*Exercise:*
Repeat the entries below exactly and in full.

BEGIN Data section

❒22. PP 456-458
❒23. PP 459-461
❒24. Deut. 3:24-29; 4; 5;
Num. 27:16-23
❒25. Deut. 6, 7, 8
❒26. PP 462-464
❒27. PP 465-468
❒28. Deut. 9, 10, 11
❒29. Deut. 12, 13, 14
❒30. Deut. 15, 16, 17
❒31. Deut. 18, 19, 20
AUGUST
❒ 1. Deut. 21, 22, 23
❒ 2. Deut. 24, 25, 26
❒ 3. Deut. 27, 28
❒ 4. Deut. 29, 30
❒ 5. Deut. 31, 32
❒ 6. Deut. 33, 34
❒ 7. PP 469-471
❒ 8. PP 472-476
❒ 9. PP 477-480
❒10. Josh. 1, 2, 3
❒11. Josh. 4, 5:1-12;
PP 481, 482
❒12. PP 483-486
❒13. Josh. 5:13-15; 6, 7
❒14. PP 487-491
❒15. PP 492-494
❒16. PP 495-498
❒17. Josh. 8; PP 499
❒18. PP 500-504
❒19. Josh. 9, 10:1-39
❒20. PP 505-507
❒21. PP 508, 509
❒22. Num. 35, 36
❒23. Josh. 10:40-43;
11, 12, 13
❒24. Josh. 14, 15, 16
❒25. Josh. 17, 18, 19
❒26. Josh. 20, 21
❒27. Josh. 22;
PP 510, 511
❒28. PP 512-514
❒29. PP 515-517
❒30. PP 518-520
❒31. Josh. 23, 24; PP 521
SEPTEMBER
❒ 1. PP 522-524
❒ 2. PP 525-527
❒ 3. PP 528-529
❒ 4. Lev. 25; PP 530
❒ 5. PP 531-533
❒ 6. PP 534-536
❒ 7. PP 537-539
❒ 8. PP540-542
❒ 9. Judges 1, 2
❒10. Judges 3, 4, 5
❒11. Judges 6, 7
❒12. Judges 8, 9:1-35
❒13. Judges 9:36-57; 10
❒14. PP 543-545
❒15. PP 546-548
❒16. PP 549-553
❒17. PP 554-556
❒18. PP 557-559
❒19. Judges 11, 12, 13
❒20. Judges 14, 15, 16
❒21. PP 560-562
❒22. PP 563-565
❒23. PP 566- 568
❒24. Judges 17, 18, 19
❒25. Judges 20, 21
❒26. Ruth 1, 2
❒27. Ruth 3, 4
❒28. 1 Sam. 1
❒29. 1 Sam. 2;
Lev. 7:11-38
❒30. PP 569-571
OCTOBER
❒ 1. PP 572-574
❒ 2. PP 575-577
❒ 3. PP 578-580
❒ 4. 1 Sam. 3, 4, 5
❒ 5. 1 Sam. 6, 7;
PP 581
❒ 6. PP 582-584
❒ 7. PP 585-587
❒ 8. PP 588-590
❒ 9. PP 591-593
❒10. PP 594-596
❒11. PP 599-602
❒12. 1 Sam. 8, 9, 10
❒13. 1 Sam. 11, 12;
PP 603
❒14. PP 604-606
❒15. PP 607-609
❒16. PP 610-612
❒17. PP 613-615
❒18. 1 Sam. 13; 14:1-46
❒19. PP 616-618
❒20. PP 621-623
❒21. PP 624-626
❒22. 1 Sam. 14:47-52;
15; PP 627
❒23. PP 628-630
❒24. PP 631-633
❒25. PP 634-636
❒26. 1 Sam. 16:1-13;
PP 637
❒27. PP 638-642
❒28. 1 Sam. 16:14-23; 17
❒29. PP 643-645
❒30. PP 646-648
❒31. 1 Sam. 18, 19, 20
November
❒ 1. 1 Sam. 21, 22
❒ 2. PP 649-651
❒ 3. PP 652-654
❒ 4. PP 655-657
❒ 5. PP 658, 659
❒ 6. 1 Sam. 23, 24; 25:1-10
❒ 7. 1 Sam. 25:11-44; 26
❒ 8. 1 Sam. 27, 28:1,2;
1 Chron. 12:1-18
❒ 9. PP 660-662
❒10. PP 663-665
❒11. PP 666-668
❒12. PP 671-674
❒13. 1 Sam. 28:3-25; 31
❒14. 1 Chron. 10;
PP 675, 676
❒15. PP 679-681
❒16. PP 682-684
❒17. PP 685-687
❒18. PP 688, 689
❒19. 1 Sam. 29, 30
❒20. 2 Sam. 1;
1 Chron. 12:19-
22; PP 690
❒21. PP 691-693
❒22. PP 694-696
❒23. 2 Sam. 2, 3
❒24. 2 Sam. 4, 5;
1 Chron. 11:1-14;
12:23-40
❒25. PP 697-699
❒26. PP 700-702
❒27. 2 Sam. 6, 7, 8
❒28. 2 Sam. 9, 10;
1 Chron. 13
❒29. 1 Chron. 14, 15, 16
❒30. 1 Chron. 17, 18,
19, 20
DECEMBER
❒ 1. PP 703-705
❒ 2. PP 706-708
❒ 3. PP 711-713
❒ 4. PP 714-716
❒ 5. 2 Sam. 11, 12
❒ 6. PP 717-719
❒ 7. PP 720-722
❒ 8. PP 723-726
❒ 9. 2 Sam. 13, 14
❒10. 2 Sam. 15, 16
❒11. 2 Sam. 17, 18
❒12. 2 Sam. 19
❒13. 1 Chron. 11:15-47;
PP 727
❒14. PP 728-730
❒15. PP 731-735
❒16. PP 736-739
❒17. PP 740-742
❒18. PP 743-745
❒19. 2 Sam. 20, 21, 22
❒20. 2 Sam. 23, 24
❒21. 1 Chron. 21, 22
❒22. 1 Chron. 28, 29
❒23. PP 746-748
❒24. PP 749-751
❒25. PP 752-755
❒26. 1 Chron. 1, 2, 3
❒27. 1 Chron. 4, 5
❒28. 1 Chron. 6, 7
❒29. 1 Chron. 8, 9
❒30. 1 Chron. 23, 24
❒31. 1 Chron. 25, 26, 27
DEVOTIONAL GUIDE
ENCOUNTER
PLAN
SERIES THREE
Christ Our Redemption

END Data section

*Solution for this task:*
❒22. PP 456-458
❒23. PP 459-461
❒24. Deut. 3:24-29; 4; 5;
Num. 27:16-23
❒25. Deut. 6, 7, 8
❒26. PP 462-464
❒27. PP 465-468
❒28. Deut. 9, 10, 11
❒29. Deut. 12, 13, 14
❒30. Deut. 15, 16, 17
❒31. Deut. 18, 19, 20
AUGUST
❒ 1. Deut. 21, 22, 23
❒ 2. Deut. 24, 25, 26
❒ 3. Deut. 27, 28
❒ 4. Deut. 29, 30
❒ 5. Deut. 31, 32
❒ 6. Deut. 33, 34
❒ 7. PP 469-471
❒ 8. PP 472-476
❒ 9. PP 477-480
❒10. Josh. 1, 2, 3
❒11. Josh. 4, 5:1-12;
PP 481, 482
❒12. PP 483-486
❒13. Josh. 5:13-15; 6, 7
❒14. PP 487-491
❒15. PP 492-494
❒16. PP 495-498
❒17. Josh. 8; PP 499
❒18. PP 500-504
❒19. Josh. 9, 10:1-39
❒20. PP 505-507
❒21. PP 508, 509
❒22. Num. 35, 36
❒23. Josh. 10:40-43;
11, 12, 13
❒24. Josh. 14, 15, 16
❒25. Josh. 17, 18, 19
❒26. Josh. 20, 21
❒27. Josh. 22;
PP 510, 511
❒28. PP 512-514
❒29. PP 515-517
❒30. PP 518-520
❒31. Josh. 23, 24; PP 521
SEPTEMBER
❒ 1. PP 522-524
❒ 2. PP 525-527
❒ 3. PP 528-529
❒ 4. Lev. 25; PP 530
❒ 5. PP 531-533
❒ 6. PP 534-536
❒ 7. PP 537-539
❒ 8. PP540-542
❒ 9. Judges 1, 2
❒10. Judges 3, 4, 5
❒11. Judges 6, 7
❒12. Judges 8, 9:1-35
❒13. Judges 9:36-57; 10
❒14. PP 543-545
❒15. PP 546-548
❒16. PP 549-553
❒17. PP 554-556
❒18. PP 557-559
❒19. Judges 11, 12, 13
❒20. Judges 14, 15, 16
❒21. PP 560-562
❒22. PP 563-565
❒23. PP 566- 568
❒24. Judges 17, 18, 19
❒25. Judges 20, 21
❒26. Ruth 1, 2
❒27. Ruth 3, 4
❒28. 1 Sam. 1
❒29. 1 Sam. 2;
Lev. 7:11-38
❒30. PP 569-571
OCTOBER
❒ 1. PP 572-574
❒ 2. PP 575-577
❒ 3. PP 578-580
❒ 4. 1 Sam. 3, 4, 5
❒ 5. 1 Sam. 6, 7;
PP 581
❒ 6. PP 582-584
❒ 7. PP 585-587
❒ 8. PP 588-590
❒ 9. PP 591-593
❒10. PP 594-596
❒11. PP 599-602
❒12. 1 Sam. 8, 9, 10
❒13. 1 Sam. 11, 12;
PP 603
❒14. PP 604-606
❒15. PP 607-609
❒16. PP 610-612
❒17. PP 613-615
❒18. 1 Sam. 13; 14:1-46
❒19. PP 616-618
❒20. PP 621-623
❒21. PP 624-626
❒22. 1 Sam. 14:47-52;
15; PP 627
❒23. PP 628-630
❒24. PP 631-633
❒25. PP 634-636
❒26. 1 Sam. 16:1-13;
PP 637
❒27. PP 638-642
❒28. 1 Sam. 16:14-23; 17
❒29. PP 643-645
❒30. PP 646-648
❒31. 1 Sam. 18, 19, 20
November
❒ 1. 1 Sam. 21, 22
❒ 2. PP 649-651
❒ 3. PP 652-654
❒ 4. PP 655-657
❒ 5. PP 658, 659
❒ 6. 1 Sam. 23, 24; 25:1-10
❒ 7. 1 Sam. 25:11-44; 26
❒ 8. 1 Sam. 27, 28:1,2;
1 Chron. 12:1-18
❒ 9. PP 660-662
❒10. PP 663-665
❒11. PP 666-668
❒12. PP 671-674
❒13. 1 Sam. 28:3-25; 31
❒14. 1 Chron. 10;
PP 675, 676
❒15. PP 679-681
❒16. PP 682-684
❒17. PP 685-687
❒18. PP 688, 689
❒19. 1 Sam. 29, 30
❒20. 2 Sam. 1;
1 Chron. 12:19-
22; PP 690
❒21. PP 691-693
❒22. PP 694-696
❒23. 2 Sam. 2, 3
❒24. 2 Sam. 4, 5;
1 Chron. 11:1-14;
12:23-40
❒25. PP 697-699
❒26. PP 700-702
❒27. 2 Sam. 6, 7, 8
❒28. 2 Sam. 9, 10;
1 Chron. 13
❒29. 1 Chron. 14, 15, 16
❒30. 1 Chron. 17, 18,
19, 20
DECEMBER
❒ 1. PP 703-705
❒ 2. PP 706-708
❒ 3. PP 711-713
❒ 4. PP 714-716
❒ 5. 2 Sam. 11, 12
❒ 6. PP 717-719
❒ 7. PP 720-722
❒ 8. PP 723-726
❒ 9. 2 Sam. 13, 14
❒10. 2 Sam. 15, 16
❒11. 2 Sam. 17, 18
❒12. 2 Sam. 19
❒13. 1 Chron. 11:15-47;
PP 727
❒14. PP 728-730
❒15. PP 731-735
❒16. PP 736-739
❒17. PP 740-742
❒18. PP 743-745
❒19. 2 Sam. 20, 21, 22
❒20. 2 Sam. 23, 24
❒21. 1 Chron. 21, 22
❒22. 1 Chron. 28, 29
❒23. PP 746-748
❒24. PP 749-751
❒25. PP 752-755
❒26. 1 Chron. 1, 2, 3
❒27. 1 Chron. 4, 5
❒28. 1 Chron. 6, 7
❒29. 1 Chron. 8, 9
❒30. 1 Chron. 23, 24
❒31. 1 Chron. 25, 26, 27
DEVOTIONAL GUIDE
ENCOUNTER
PLAN
SERIES THREE
Christ Our Redemption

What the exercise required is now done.